Originally Posted by
Yarin
Nope.
If you go by C89 or C99 rules (I haven't checked C11), you cannot cast function pointers to object pointers or vice versa. Furthermore, strchr and &strchr are the exact same thing; function pointers are funky in C.
In other words, ISO C forbids
Code:
void *p;
p = strcmp;
p = &strcmp;
but only because it does not allow you to assign a function pointer to an object pointer. The workaround is simple:
Code:
void *p;
*(int (**)(const char *, const char *))&p = strcmp;
Note that above, int is the function result type, and the const char *, const char * are the parameters the function takes. The ** means we have a pointer to a pointer to such a function. In other words, we take the address of the variable, cast it to an address to a function pointer, and then dereference and assign.

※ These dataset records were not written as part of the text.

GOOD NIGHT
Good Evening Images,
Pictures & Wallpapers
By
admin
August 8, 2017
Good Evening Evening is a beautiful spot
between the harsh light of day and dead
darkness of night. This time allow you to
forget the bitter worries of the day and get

When using a function such as dlsym() which returns a pointer to a function as a void pointer, you need to use
Code:
int (*func)(const char *, const char *);
*(void **)&func = dlsym(NULL, "strcmp");
which is basically the reverse. We take the address of a function pointer variable, cast that to a pointer to a void pointer, dereference, and assign.
To correctly print the address of a function, you need to use a temporary void pointer. For example,
Code:
*(int (**)(const char *, const char *))&p = strcmp;
printf("The address of strcmp is %p\n", p);
*(int (**)(const char *, const char *))&p = &strcmp;
printf("The address of strcmp is %p\n", p);
Both do the same thing. I prefer the first one, because it keeps the funkyness of the function pointers fresh in my mind; I've found it works for me best.
The reason for this mess is that there are architectures where function pointers are not standard pointers, and may require special handling from the compiler. The above workaround patterns were actually suggested by the C standard developers, so if you happen to run code on such a rare architecture, the above code should work there just fine, whereas the typical "I don't care about those stupid warnings, this works on my machine" code tends to fail in spectacular ways.